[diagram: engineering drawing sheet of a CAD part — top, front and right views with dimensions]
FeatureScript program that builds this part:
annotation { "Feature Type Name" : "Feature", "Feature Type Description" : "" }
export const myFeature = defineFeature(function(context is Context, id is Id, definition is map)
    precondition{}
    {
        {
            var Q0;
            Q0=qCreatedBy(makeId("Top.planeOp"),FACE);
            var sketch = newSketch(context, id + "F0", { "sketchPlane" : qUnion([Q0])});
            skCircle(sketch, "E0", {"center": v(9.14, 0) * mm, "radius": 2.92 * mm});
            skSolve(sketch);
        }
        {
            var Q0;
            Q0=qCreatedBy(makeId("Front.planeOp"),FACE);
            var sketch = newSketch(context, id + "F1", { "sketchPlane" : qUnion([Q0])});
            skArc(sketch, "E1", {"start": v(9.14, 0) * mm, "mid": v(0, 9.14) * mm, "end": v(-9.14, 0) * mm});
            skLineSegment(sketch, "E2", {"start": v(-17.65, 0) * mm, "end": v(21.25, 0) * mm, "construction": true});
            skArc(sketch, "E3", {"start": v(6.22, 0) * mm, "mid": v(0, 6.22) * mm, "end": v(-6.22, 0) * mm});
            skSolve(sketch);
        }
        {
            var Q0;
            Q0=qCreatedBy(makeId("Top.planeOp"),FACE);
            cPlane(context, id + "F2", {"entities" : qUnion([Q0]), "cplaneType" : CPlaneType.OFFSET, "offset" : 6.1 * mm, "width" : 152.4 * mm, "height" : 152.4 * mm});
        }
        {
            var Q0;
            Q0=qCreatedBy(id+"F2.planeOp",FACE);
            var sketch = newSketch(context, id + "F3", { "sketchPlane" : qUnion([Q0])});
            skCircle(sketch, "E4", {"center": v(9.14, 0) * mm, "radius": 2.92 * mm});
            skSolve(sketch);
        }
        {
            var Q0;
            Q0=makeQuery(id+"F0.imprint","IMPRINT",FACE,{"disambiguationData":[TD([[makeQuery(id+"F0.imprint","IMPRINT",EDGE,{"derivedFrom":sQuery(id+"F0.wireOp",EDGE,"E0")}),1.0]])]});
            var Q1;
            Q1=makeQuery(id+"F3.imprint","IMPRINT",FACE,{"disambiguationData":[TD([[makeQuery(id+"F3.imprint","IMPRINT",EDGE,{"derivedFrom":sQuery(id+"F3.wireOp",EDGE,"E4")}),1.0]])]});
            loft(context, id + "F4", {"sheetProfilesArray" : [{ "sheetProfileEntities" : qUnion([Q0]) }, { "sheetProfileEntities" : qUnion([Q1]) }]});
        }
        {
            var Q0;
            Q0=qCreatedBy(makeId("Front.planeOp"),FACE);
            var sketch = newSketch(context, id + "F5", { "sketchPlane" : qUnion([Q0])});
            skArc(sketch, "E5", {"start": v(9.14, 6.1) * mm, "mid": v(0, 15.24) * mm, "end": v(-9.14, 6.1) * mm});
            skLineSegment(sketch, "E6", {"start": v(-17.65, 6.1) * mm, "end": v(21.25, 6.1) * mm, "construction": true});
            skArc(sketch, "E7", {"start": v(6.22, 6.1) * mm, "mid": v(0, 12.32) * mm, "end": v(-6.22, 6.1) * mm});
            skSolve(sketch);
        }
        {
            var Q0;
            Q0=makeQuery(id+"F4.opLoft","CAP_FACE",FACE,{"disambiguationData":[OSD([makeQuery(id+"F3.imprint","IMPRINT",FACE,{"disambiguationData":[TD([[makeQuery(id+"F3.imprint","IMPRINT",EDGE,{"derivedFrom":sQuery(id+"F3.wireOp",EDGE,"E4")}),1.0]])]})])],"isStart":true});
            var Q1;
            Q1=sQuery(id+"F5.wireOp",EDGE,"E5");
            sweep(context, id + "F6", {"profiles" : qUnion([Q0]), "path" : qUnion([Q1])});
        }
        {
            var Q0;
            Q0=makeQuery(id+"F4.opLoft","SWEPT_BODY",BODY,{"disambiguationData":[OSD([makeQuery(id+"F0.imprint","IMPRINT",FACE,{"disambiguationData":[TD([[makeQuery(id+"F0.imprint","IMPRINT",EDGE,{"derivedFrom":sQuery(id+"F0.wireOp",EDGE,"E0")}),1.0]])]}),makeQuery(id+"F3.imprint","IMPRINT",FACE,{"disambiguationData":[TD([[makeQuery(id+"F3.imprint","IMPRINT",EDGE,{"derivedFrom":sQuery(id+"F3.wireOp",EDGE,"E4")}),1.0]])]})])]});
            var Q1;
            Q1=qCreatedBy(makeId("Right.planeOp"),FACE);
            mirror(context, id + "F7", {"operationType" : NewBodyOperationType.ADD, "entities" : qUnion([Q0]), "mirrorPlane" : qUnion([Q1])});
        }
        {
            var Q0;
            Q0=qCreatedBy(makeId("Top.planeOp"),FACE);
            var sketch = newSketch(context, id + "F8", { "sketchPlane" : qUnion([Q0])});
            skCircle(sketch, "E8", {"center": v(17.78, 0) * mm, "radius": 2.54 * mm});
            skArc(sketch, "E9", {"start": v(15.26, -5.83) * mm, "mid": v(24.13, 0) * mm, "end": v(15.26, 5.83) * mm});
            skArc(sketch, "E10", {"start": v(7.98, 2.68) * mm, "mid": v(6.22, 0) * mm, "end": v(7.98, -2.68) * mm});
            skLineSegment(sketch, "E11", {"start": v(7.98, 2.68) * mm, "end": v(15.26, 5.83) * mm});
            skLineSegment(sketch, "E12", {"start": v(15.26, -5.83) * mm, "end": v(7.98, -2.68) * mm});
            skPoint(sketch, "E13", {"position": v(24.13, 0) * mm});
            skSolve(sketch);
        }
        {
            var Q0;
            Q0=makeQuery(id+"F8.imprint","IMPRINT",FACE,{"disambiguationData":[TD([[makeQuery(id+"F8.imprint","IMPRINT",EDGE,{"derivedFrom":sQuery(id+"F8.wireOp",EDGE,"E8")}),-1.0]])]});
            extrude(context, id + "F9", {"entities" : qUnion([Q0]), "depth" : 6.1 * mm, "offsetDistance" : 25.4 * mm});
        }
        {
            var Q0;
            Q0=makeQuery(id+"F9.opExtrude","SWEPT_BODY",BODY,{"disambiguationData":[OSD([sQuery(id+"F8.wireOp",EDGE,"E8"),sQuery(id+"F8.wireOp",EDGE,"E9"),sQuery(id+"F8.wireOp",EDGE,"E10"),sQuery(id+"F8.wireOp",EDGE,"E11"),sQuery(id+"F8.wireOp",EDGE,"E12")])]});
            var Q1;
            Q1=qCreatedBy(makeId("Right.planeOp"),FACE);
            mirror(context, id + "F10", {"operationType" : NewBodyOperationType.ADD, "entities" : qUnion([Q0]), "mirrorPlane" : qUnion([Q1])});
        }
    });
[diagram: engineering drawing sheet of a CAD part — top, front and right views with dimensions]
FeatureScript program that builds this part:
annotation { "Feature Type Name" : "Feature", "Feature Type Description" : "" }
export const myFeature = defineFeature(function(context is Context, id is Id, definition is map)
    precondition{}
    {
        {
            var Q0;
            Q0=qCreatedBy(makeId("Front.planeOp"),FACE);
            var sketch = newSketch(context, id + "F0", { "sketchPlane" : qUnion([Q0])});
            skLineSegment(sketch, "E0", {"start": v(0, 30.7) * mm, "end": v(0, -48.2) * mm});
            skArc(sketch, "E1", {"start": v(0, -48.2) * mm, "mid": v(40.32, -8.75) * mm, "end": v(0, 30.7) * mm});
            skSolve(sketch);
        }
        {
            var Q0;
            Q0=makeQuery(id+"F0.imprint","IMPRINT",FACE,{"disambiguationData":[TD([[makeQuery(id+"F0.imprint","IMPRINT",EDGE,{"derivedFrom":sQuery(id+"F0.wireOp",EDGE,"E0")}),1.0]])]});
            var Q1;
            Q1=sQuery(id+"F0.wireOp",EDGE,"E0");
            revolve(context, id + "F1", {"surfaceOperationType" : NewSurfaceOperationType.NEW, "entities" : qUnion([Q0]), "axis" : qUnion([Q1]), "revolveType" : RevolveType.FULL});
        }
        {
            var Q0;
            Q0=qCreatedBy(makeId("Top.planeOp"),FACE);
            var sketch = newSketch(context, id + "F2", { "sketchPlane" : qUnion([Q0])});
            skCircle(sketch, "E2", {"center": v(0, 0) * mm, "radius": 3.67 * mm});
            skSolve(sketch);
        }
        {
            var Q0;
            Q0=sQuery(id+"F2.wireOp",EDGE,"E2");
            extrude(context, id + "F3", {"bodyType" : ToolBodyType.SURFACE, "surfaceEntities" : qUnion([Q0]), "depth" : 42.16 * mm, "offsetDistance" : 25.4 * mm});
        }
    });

========================

Please convert the listing, from its first line through the line with "loft(context, id +", into a Markdown table with the columns Row and Line, numbering each row and leaving out blank lines.

◆ Exercise answer
| Row | Line |
|---|---|
| 1 | [diagram: engineering drawing sheet of a CAD part — top, front and right views with dimensions] |
| 2 | FeatureScript program that builds this part: |
| 3 | annotation { "Feature Type Name" : "Feature", "Feature Type Description" : "" } |
| 4 | export const myFeature = defineFeature(function(context is Context, id is Id, definition is map) |
| 5 |     precondition{} |
| 6 |     { |
| 7 |         { |
| 8 |             var Q0; |
| 9 |             Q0=qCreatedBy(makeId("Top.planeOp"),FACE); |
| 10 |             var sketch = newSketch(context, id + "F0", { "sketchPlane" : qUnion([Q0])}); |
| 11 |             skCircle(sketch, "E0", {"center": v(9.14, 0) * mm, "radius": 2.92 * mm}); |
| 12 |             skSolve(sketch); |
| 13 |         } |
| 14 |         { |
| 15 |             var Q0; |
| 16 |             Q0=qCreatedBy(makeId("Front.planeOp"),FACE); |
| 17 |             var sketch = newSketch(context, id + "F1", { "sketchPlane" : qUnion([Q0])}); |
| 18 |             skArc(sketch, "E1", {"start": v(9.14, 0) * mm, "mid": v(0, 9.14) * mm, "end": v(-9.14, 0) * mm}); |
| 19 |             skLineSegment(sketch, "E2", {"start": v(-17.65, 0) * mm, "end": v(21.25, 0) * mm, "construction": true}); |
| 20 |             skArc(sketch, "E3", {"start": v(6.22, 0) * mm, "mid": v(0, 6.22) * mm, "end": v(-6.22, 0) * mm}); |
| 21 |             skSolve(sketch); |
| 22 |         } |
| 23 |         { |
| 24 |             var Q0; |
| 25 |             Q0=qCreatedBy(makeId("Top.planeOp"),FACE); |
| 26 |             cPlane(context, id + "F2", {"entities" : qUnion([Q0]), "cplaneType" : CPlaneType.OFFSET, "offset" : 6.1 * mm, "width" : 152.4 * mm, "height" : 152.4 * mm}); |
| 27 |         } |
| 28 |         { |
| 29 |             var Q0; |
| 30 |             Q0=qCreatedBy(id+"F2.planeOp",FACE); |
| 31 |             var sketch = newSketch(context, id + "F3", { "sketchPlane" : qUnion([Q0])}); |
| 32 |             skCircle(sketch, "E4", {"center": v(9.14, 0) * mm, "radius": 2.92 * mm}); |
| 33 |             skSolve(sketch); |
| 34 |         } |
| 35 |         { |
| 36 |             var Q0; |
| 37 |             Q0=makeQuery(id+"F0.imprint","IMPRINT",FACE,{"disambiguationData":[TD([[makeQuery(id+"F0.imprint","IMPRINT",EDGE,{"derivedFrom":sQuery(id+"F0.wireOp",EDGE,"E0")}),1.0]])]}); |
| 38 |             var Q1; |
| 39 |             Q1=makeQuery(id+"F3.imprint","IMPRINT",FACE,{"disambiguationData":[TD([[makeQuery(id+"F3.imprint","IMPRINT",EDGE,{"derivedFrom":sQuery(id+"F3.wireOp",EDGE,"E4")}),1.0]])]}); |
| 40 |             loft(context, id + "F4", {"sheetProfilesArray" : [{ "sheetProfileEntities" : qUnion([Q0]) }, { "sheetProfileEntities" : qUnion([Q1]) }]}); |